Never perhaps in modern times had a country sunk so low as France, when, in the year 1420, the treaty of Troyes was signed. Henry V. of England had made himself master of nearly the whole kingdom; and although the treaty only conferred the title of Regent of France on the English sovereign during the lifetime of the imbecile Charles vi., Henry was assured in the near future of the full possession of the French throne, to the exclusion of the Dauphin. Henry received with the daughter of Charles vi. the Duchy of Normandy, besides the places conquered by Edward III. and his famous son; and of fourteen provinces left by Charles V. to his successor only three remained in the power of the French crown. The French Parliament assented to these hard conditions, and but one voice was raised in protest to the dismemberment of France; that solitary voice, a voice crying in a wilderness, was that of Charles the Dauphin—afterwards Charles VII. Henry V. had fondly imagined that by the treaty of Troyes and his marriage with a French princess the war, which had lasted over a century between the two countries, would now cease, and that France would lie for ever at the foot of England. Indeed, up to Henry’s death, at the end of August 1422, events seemed to justify such hopes; but after a score of years from Henry’s death France had recovered almost the whole of her lost territory.

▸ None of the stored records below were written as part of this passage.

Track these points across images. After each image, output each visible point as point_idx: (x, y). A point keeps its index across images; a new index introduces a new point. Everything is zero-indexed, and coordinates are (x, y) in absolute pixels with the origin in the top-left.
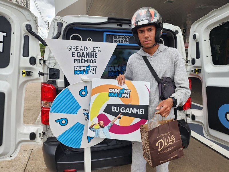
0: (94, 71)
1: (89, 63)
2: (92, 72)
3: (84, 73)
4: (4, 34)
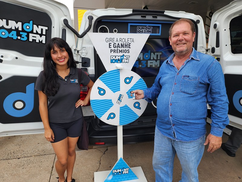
0: (128, 60)
1: (123, 53)
2: (126, 61)
3: (119, 62)
4: (47, 28)
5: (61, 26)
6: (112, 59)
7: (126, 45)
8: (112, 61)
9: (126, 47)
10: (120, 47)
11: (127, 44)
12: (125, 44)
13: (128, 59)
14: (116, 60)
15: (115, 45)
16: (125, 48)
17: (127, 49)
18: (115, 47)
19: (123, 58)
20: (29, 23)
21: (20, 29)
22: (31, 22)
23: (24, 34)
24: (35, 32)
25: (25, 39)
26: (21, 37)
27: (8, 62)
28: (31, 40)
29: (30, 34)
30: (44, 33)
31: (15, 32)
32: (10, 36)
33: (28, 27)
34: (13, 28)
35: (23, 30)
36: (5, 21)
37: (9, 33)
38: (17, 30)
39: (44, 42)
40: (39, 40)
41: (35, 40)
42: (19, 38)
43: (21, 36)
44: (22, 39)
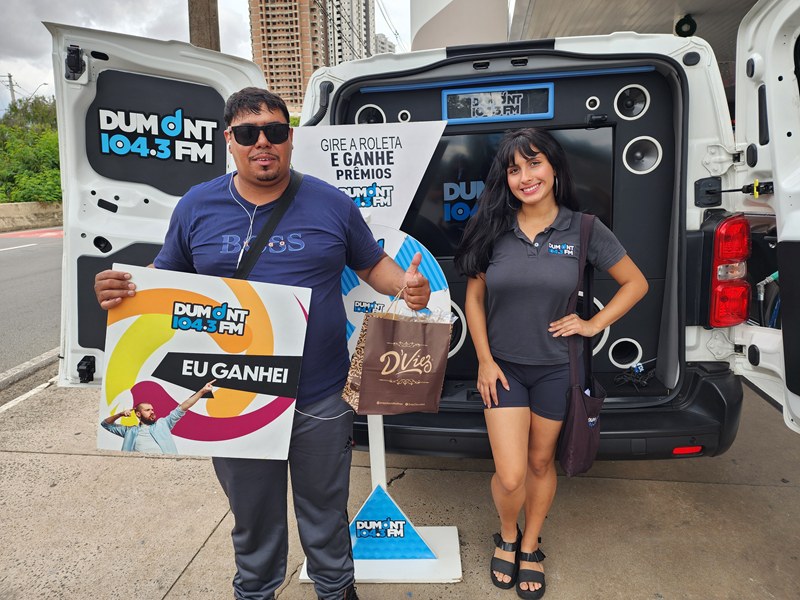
0: (388, 198)
1: (373, 178)
2: (383, 201)
3: (364, 204)
4: (214, 125)
7: (380, 155)
9: (380, 161)
10: (364, 163)
11: (382, 153)
12: (377, 153)
13: (388, 194)
15: (348, 157)
16: (378, 164)
17: (383, 167)
18: (348, 162)
19: (374, 191)
20: (174, 116)
21: (155, 132)
22: (179, 113)
23: (164, 144)
24: (187, 135)
25: (167, 154)
26: (157, 150)
27: (130, 212)
28: (179, 157)
29: (177, 143)
30: (209, 137)
31: (145, 139)
32: (134, 149)
33: (171, 125)
34: (140, 131)
36: (122, 114)
37: (132, 144)
39: (209, 160)
40: (198, 156)
41: (189, 156)
42: (153, 152)
43: (156, 147)
44: (160, 155)
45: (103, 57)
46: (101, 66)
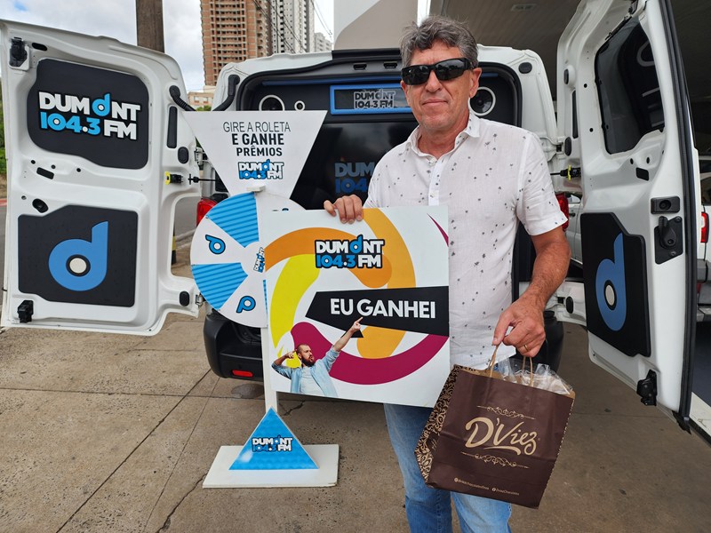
0: (280, 172)
1: (267, 155)
2: (275, 174)
3: (259, 176)
4: (138, 107)
5: (169, 102)
6: (241, 169)
7: (272, 137)
8: (242, 175)
9: (273, 141)
10: (259, 142)
11: (274, 135)
12: (270, 135)
13: (280, 169)
14: (251, 172)
15: (246, 137)
16: (270, 143)
17: (275, 147)
18: (246, 142)
19: (268, 166)
20: (103, 99)
21: (87, 112)
22: (107, 97)
23: (94, 122)
24: (114, 116)
25: (97, 131)
26: (88, 127)
27: (64, 179)
28: (107, 133)
29: (105, 121)
30: (133, 118)
31: (78, 118)
32: (69, 126)
33: (101, 107)
34: (74, 111)
35: (93, 115)
36: (58, 96)
37: (67, 120)
38: (80, 113)
39: (133, 137)
40: (124, 134)
41: (116, 133)
42: (85, 129)
43: (87, 125)
44: (91, 132)
45: (43, 48)
46: (40, 56)
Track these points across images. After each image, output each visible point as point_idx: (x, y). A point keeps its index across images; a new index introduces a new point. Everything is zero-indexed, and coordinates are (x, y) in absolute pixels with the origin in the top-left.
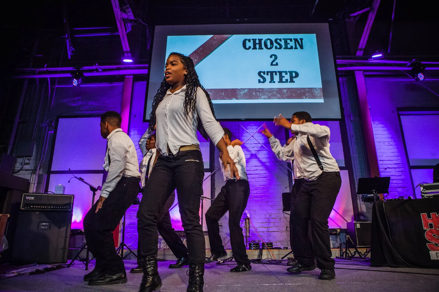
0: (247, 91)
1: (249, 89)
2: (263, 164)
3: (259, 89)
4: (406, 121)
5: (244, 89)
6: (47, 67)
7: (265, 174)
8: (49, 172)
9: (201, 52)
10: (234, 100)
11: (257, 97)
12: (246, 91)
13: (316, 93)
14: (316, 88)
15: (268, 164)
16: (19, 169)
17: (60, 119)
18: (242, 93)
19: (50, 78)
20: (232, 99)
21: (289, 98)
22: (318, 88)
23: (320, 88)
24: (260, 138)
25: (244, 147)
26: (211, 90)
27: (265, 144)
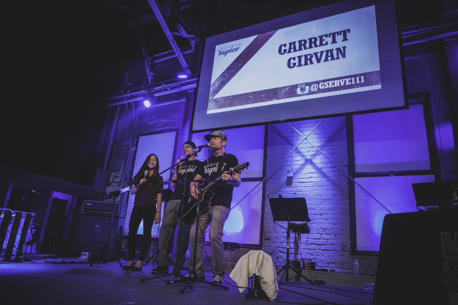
0: (289, 89)
1: (290, 86)
2: (319, 170)
5: (285, 87)
6: (130, 93)
7: (320, 182)
9: (245, 55)
10: (274, 101)
12: (287, 89)
13: (373, 78)
14: (371, 72)
15: (324, 170)
16: (111, 181)
17: (140, 137)
18: (283, 92)
20: (272, 100)
22: (375, 72)
23: (377, 71)
24: (316, 140)
25: (299, 152)
26: (252, 93)
27: (322, 147)
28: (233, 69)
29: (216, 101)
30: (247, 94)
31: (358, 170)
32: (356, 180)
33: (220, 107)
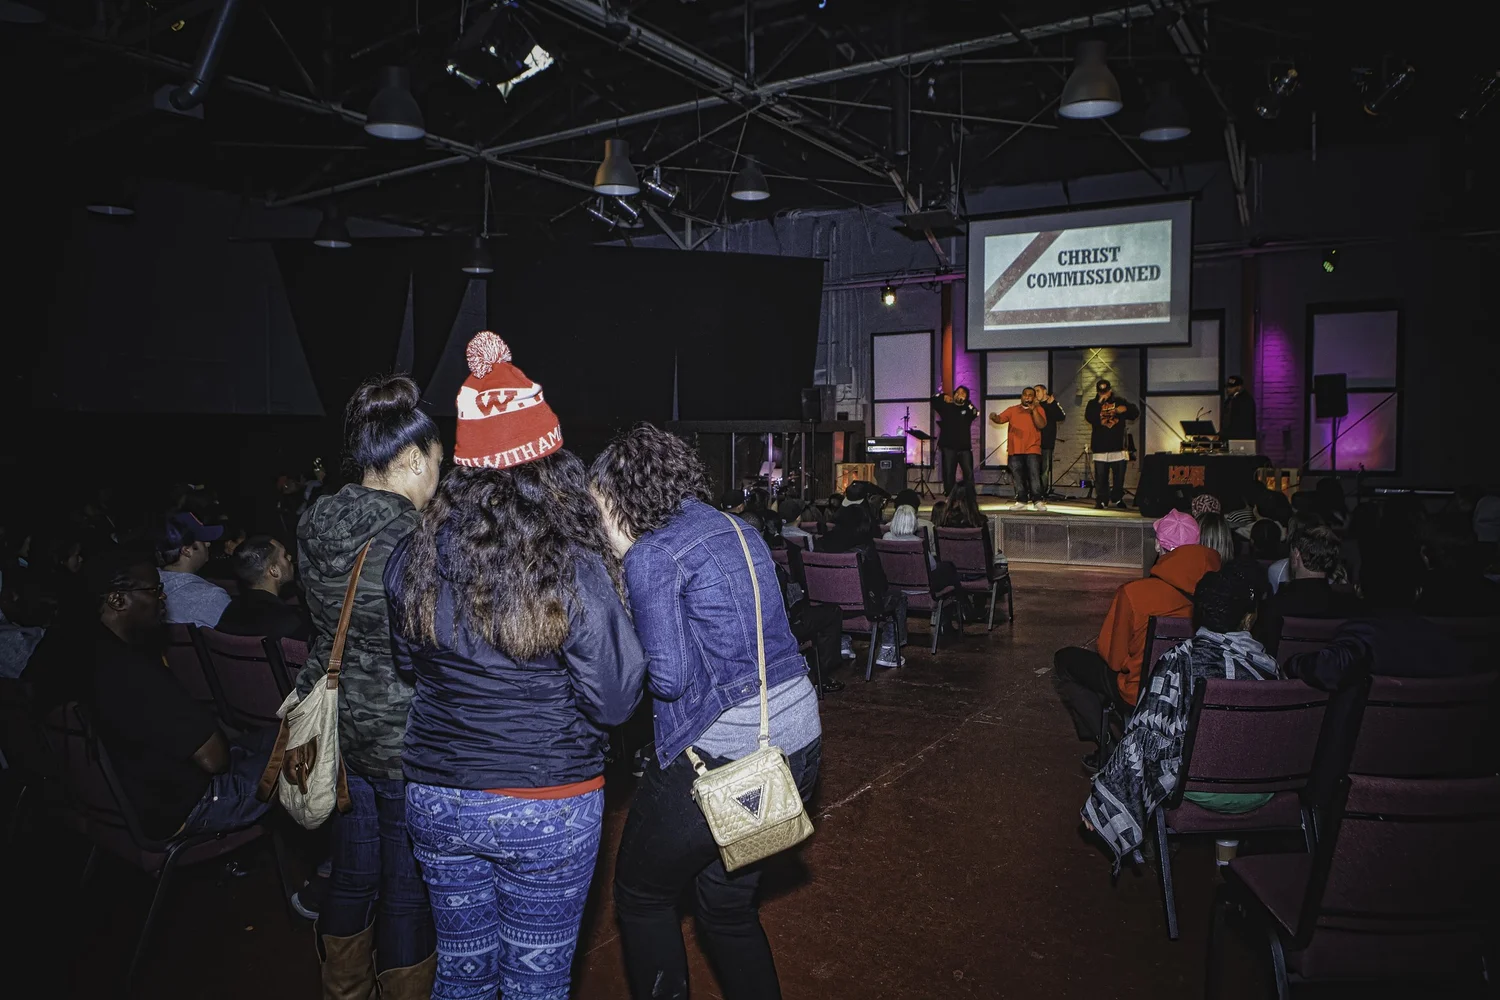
3: (1093, 307)
4: (1321, 322)
5: (1074, 308)
8: (873, 402)
9: (1025, 258)
10: (1064, 323)
11: (1090, 318)
12: (1077, 310)
13: (1162, 309)
14: (1163, 303)
17: (875, 338)
18: (1072, 313)
20: (1061, 322)
21: (1127, 317)
22: (1166, 303)
23: (1168, 302)
24: (1106, 355)
25: (1088, 368)
26: (1037, 311)
27: (1113, 364)
28: (1010, 276)
31: (1150, 389)
32: (1148, 399)
33: (999, 323)
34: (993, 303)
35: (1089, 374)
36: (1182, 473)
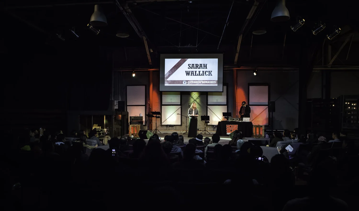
2: (198, 103)
4: (251, 88)
8: (127, 106)
9: (177, 66)
13: (215, 82)
15: (200, 103)
17: (127, 86)
19: (122, 71)
23: (217, 80)
24: (197, 94)
25: (192, 97)
27: (199, 96)
28: (173, 70)
29: (168, 81)
30: (179, 81)
31: (209, 104)
32: (208, 106)
33: (169, 84)
34: (167, 78)
35: (192, 99)
36: (230, 127)
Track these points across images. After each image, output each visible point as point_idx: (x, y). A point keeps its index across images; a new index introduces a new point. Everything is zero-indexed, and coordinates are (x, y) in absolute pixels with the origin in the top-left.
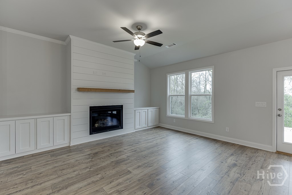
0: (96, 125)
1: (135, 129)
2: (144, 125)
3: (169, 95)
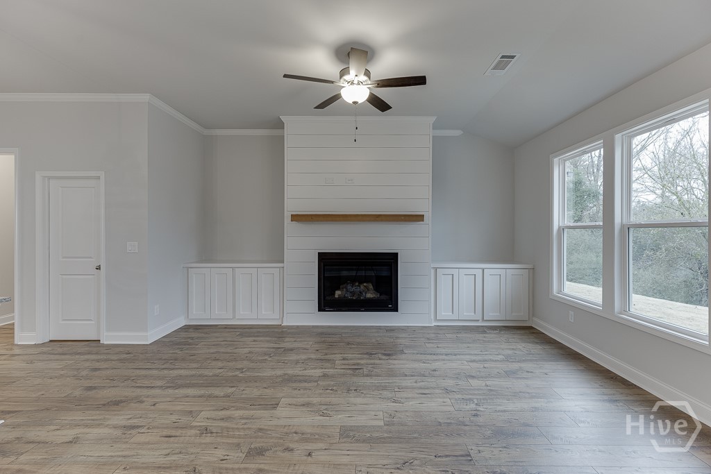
0: (338, 293)
1: (436, 319)
2: (468, 314)
3: (559, 227)
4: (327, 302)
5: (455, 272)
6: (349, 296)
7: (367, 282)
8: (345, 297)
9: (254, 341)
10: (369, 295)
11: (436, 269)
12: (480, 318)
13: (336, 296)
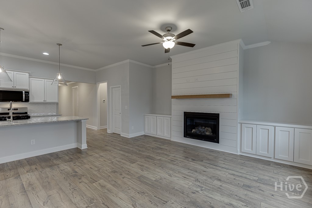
4: (188, 134)
5: (254, 126)
6: (198, 132)
7: (208, 127)
8: (196, 133)
9: (155, 143)
10: (207, 133)
11: (241, 124)
12: (272, 156)
13: (192, 132)
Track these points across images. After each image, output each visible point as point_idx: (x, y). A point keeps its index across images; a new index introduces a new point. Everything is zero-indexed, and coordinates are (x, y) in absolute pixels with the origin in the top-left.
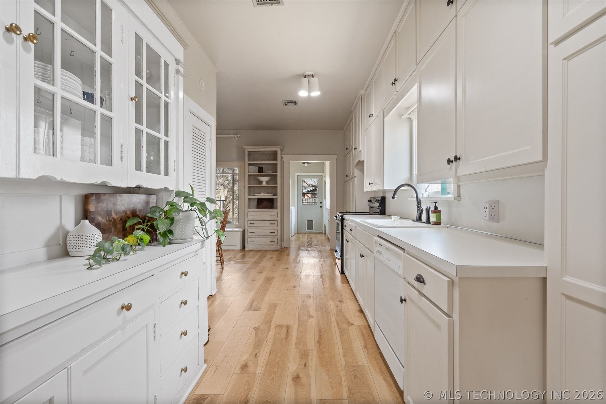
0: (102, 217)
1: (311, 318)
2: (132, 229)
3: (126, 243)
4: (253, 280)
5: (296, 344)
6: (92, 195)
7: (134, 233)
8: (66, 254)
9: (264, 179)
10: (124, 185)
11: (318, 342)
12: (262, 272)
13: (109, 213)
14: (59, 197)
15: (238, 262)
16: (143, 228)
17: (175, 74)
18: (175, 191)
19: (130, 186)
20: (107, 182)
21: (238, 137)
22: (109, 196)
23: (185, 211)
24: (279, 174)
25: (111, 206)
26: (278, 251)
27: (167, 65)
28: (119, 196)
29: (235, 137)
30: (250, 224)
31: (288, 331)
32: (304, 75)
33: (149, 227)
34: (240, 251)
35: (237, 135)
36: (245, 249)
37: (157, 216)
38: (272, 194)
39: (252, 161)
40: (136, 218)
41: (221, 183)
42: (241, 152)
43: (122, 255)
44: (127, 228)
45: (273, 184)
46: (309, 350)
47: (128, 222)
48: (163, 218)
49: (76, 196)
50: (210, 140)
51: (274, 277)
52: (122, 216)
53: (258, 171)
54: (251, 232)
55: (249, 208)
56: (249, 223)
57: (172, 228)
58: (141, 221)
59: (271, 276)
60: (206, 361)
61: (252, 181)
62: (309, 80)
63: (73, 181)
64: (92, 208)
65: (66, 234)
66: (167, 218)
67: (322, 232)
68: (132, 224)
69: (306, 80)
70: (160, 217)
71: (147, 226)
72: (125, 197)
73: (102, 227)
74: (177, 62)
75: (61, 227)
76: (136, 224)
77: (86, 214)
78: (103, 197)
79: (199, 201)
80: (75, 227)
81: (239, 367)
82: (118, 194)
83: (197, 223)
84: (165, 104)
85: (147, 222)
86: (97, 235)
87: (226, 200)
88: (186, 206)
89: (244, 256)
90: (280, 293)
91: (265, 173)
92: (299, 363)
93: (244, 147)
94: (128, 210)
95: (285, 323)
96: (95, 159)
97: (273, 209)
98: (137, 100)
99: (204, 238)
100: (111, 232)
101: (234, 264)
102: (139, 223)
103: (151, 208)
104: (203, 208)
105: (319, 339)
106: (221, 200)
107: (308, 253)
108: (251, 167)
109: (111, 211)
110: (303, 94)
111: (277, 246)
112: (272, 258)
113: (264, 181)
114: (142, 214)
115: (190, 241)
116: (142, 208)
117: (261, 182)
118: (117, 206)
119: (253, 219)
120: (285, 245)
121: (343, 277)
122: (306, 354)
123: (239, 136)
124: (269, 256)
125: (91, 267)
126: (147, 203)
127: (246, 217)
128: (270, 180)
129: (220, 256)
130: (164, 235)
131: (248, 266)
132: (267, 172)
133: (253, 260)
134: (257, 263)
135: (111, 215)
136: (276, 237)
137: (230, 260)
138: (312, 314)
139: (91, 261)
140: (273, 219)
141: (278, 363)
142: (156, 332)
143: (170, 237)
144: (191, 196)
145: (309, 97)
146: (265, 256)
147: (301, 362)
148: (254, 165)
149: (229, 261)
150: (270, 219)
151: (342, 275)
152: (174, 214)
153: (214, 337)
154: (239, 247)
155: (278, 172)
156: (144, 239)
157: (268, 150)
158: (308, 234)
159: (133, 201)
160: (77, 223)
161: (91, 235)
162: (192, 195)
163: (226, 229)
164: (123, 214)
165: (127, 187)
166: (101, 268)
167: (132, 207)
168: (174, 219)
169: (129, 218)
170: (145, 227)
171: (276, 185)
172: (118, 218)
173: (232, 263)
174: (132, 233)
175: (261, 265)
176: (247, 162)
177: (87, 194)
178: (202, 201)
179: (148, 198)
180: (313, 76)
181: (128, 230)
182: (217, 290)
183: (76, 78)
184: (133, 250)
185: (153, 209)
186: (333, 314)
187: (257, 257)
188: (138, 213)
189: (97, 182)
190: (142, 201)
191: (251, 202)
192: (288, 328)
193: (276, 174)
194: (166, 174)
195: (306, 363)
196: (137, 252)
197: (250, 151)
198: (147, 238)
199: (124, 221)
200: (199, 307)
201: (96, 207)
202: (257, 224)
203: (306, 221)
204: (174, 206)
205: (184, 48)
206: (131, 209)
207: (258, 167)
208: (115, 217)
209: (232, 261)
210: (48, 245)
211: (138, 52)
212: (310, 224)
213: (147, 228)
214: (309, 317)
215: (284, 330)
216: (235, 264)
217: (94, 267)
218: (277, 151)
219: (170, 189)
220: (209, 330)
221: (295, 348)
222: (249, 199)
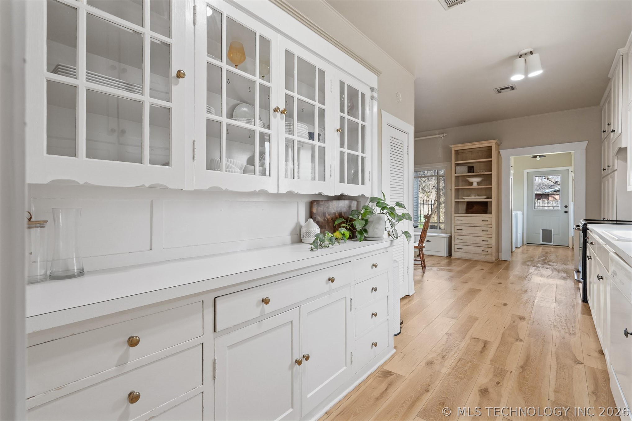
0: (320, 217)
1: (520, 341)
2: (339, 226)
3: (333, 236)
4: (454, 288)
5: (491, 361)
6: (315, 201)
7: (339, 229)
8: (300, 241)
9: (475, 181)
10: (332, 194)
11: (523, 367)
12: (466, 283)
13: (324, 214)
14: (297, 203)
15: (441, 269)
16: (347, 227)
17: (370, 100)
18: (370, 197)
19: (336, 195)
20: (322, 193)
21: (443, 136)
22: (325, 202)
23: (378, 214)
24: (494, 173)
25: (326, 209)
26: (492, 263)
27: (363, 95)
28: (331, 202)
29: (440, 137)
30: (458, 229)
31: (484, 346)
32: (518, 55)
33: (350, 226)
34: (445, 258)
35: (443, 134)
36: (451, 256)
37: (356, 218)
38: (485, 197)
39: (460, 161)
40: (341, 218)
41: (433, 185)
42: (448, 151)
43: (330, 244)
44: (336, 225)
45: (487, 185)
46: (507, 371)
47: (336, 221)
48: (360, 219)
49: (306, 202)
50: (408, 147)
51: (480, 290)
52: (332, 217)
53: (467, 171)
54: (458, 239)
55: (457, 212)
56: (456, 229)
57: (367, 227)
58: (345, 221)
59: (477, 289)
60: (395, 347)
61: (460, 183)
62: (525, 60)
63: (303, 193)
64: (314, 211)
65: (301, 227)
66: (363, 219)
67: (568, 246)
68: (338, 223)
69: (522, 59)
70: (358, 218)
71: (349, 225)
72: (335, 203)
73: (320, 224)
74: (372, 89)
75: (298, 224)
76: (341, 223)
77: (311, 215)
78: (321, 203)
79: (389, 206)
80: (306, 223)
81: (425, 361)
82: (330, 201)
83: (388, 225)
84: (362, 127)
85: (349, 223)
86: (316, 229)
87: (434, 204)
88: (378, 210)
89: (449, 264)
90: (484, 308)
91: (476, 172)
92: (490, 379)
93: (451, 146)
94: (336, 212)
95: (484, 337)
96: (315, 178)
97: (487, 214)
98: (341, 131)
99: (394, 237)
100: (325, 228)
101: (436, 270)
102: (343, 223)
103: (352, 211)
104: (392, 211)
105: (523, 365)
106: (429, 204)
107: (535, 270)
108: (458, 168)
109: (326, 213)
110: (517, 78)
111: (492, 257)
112: (482, 269)
113: (474, 182)
114: (345, 216)
115: (381, 240)
116: (346, 211)
117: (471, 184)
118: (329, 209)
119: (461, 225)
120: (503, 257)
121: (584, 305)
122: (502, 374)
123: (446, 136)
124: (478, 267)
125: (312, 249)
126: (350, 207)
127: (453, 222)
128: (482, 180)
129: (421, 260)
130: (361, 233)
131: (451, 274)
132: (478, 172)
133: (459, 269)
134: (462, 272)
135: (326, 216)
136: (490, 246)
137: (433, 265)
138: (521, 337)
139: (312, 246)
140: (485, 225)
141: (466, 371)
142: (352, 305)
143: (366, 235)
144: (383, 202)
145: (526, 80)
146: (474, 267)
147: (493, 379)
148: (462, 165)
149: (431, 266)
150: (483, 225)
151: (584, 303)
152: (369, 217)
153: (406, 331)
154: (444, 253)
155: (492, 171)
156: (345, 235)
157: (482, 147)
158: (544, 247)
159: (340, 206)
160: (306, 221)
161: (314, 229)
162: (384, 200)
163: (427, 234)
164: (334, 216)
165: (334, 195)
166: (318, 251)
167: (339, 210)
168: (368, 220)
169: (337, 218)
170: (348, 226)
171: (490, 186)
172: (330, 218)
173: (435, 269)
174: (338, 230)
175: (467, 275)
176: (454, 162)
177: (312, 201)
178: (391, 206)
179: (351, 203)
180: (531, 53)
181: (336, 228)
182: (415, 292)
183: (304, 126)
184: (338, 242)
185: (353, 212)
186: (554, 345)
187: (464, 266)
188: (343, 215)
189: (316, 193)
190: (346, 206)
191: (459, 205)
192: (486, 344)
193: (490, 173)
194: (363, 183)
195: (500, 382)
196: (341, 244)
197: (458, 150)
198: (348, 234)
199: (334, 220)
200: (389, 297)
201: (317, 210)
202: (465, 230)
203: (541, 231)
204: (368, 209)
205: (377, 76)
206: (339, 211)
207: (467, 167)
208: (328, 217)
209: (435, 267)
210: (291, 234)
211: (342, 93)
212: (547, 235)
213: (349, 227)
214: (517, 339)
215: (481, 345)
216: (438, 270)
217: (314, 250)
218: (491, 146)
219: (366, 196)
220: (401, 323)
221: (489, 364)
222: (457, 203)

There is nothing in history more strange and yet more true than the story which has been told so often, but which never palls in its interest—that life of the maiden through whose instrumentality France regained her place among the nations. No poet’s fancy has spun from out his imagination a more glorious tale, or pictured in glowing words an epic of heroic love and transcendent valour, to compete with the actual reality of the career of this simple village maiden of old France: she who, almost unassisted and alone, through her intense love of her native land and deep pity for the woes of her people, was enabled, when the day of action at length arrived, to triumph over unnumbered obstacles, and, in spite of all opposition, ridicule, and contumely, to fulfil her glorious mission.
Sainte-Beuve has written that, in his opinion, the way to honour the history of Joan of Arc is to tell the truth about her as simply as possible. This has been my object in the following pages.
On the border of Lorraine and Champagne, in the canton of the Barrois—between the rivers Marne and Meuse—extended, at the time of which we are writing, a vast forest, called the Der. By the side of a little streamlet, which took its source from the river Meuse, and dividing it east by west, stands the village of Domremy. The southern portion, confined within its banks and watered by its stream, contained a little fortalice, with a score of cottages grouped around. These were situated in the county of Champagne, under the suzerainty of the Count de Bar.